The whole point of engineering a crop to resist a specific herbicide is to create a difference between the crops and the weeds so a farmer can kill weeds but not his or her crops. Once the weeds are resistant to the herbicide, just like the crops are, the difference is gone. So there’s no point in spraying the herbicide, and no point in buying the seed engineered to resist it. Things are right back where they started, only the farmer has had years or decades of effective weed control in between.
That is ALL superweeds do, nullify the advantage of the herbicide resistant crops that drove their creation. Just like an antibiotic resistant infection is no worse than an untreated resistant infection, an herbicide resistant weed is no more damaging than a normal weed, it simply grows under a single condition that would kill that normal weed (the application of a particular herbicide).
That’s why superweed is a misleading name. As superpowers go, superweeds are less like a spiderman or a superman and more like ta man who was bitten by a radioactive octopus and now can still be killed by all the usual things EXCEPT drowning (and still passes out from lack of oxygen so he can’t even do cool things underwater). Superweeds aren’t something to be happy about, but they’re not the end of the world as we know it. And since the danger of a superweed is only that it’ll reverse the benefits of using the the herbicide resistance/herbicide system that created it, its silly to argue we shouldn’t use the technology because using it might eventually reduce the benefit of using it.
That’s not to say we shouldn’t try to slow or prevent the development of resistance while using the technology. Fortunately, biologists know a lot about slowing evolutionary selection.
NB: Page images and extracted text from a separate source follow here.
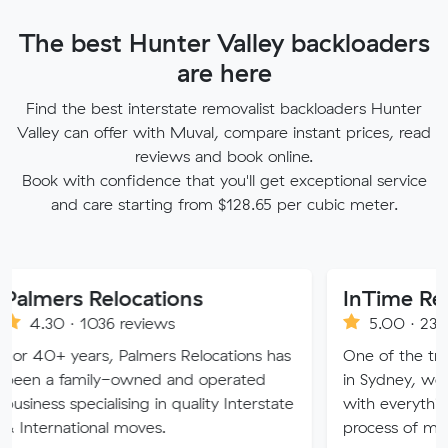
The best Hunter Valley backloaders
are here
Find the best interstate removalist backloaders Hunter
Valley can offer with Muval, compare instant prices, read
reviews and book online.
Book with confidence that you'll get exceptional service
and care starting from $128.65 per cubic meter.
 Relocations
InTime Removalist
1036 reviews
5.00 · 234 reviews
ars, Palmers Relocations has
One of the trusted movi
mily-owned and operated
in Sydney, we strive to p
ecialising in quality Interstate
with everything you need
ional moves.
process of moving is free 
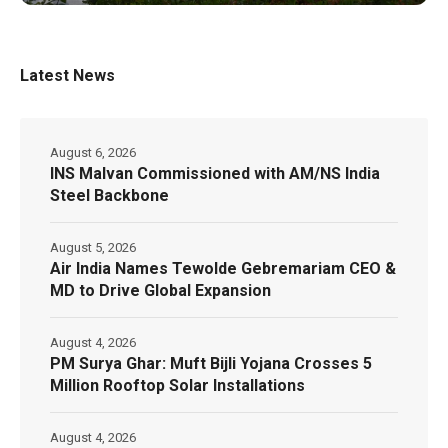
Latest News
August 6, 2026
INS Malvan Commissioned with AM/NS India
Steel Backbone
August 5, 2026
Air India Names Tewolde Gebremariam CEO &
MD to Drive Global Expansion
August 4, 2026
PM Surya Ghar: Muft Bijli Yojana Crosses 5
Million Rooftop Solar Installations
August 4, 2026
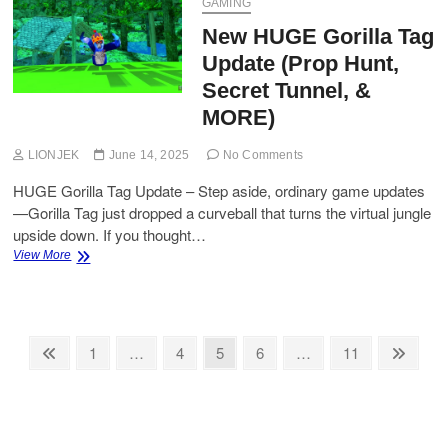
Guide
GAMING
–
New HUGE Gorilla Tag
Track
Seed
Update (Prop Hunt,
Restocks
Secret Tunnel, &
MORE)
LIONJEK
June 14, 2025
No Comments
HUGE Gorilla Tag Update – Step aside, ordinary game updates
—Gorilla Tag just dropped a curveball that turns the virtual jungle
upside down. If you thought…
New
View More
HUGE
Gorilla
Tag
Update
Posts
(Prop
Previous
Page
Page
Page
Page
Page
Next
1
…
4
5
6
…
11
Hunt,
page
page
pagination
Secret
Tunnel,
&
MORE)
For BT crops, that are toxic for insects (while being safe for humans, all about acidic vs basic digestive systems), farmers can and do plant refuges of non-BT plants so any insects that survive the BT toxin will have their resistant genetics diluted by mating with the non-resistant insects living in the refuge. People who are infected with HIV are treated with a mixture of three or more anti-HIV drugs to prevent selection for resistant strains of the virus. Occasionally, by chance, a virus will mutate to get resistance to one of the drugs, but since its still killed off by the other two it never receives an evolutionary advantage and so the mutation never spreads to the rest of the population. In the long term I imagine something similar could and should be developed for herbicide resistant crops, with resistance to multiple herbicides, with unrelated modes of action*, so there is little evolutionary selection for resistance to any one of the chemicals individually.
But regardless of what happens in the future, doesn’t it seem silly for people who are mostly opposed to herbicides (an GMOs) in the first place to blame the latter for the chance that it might render the former less effective?
*The mode of action is what the chemical in the herbicide does to the plant to kill it.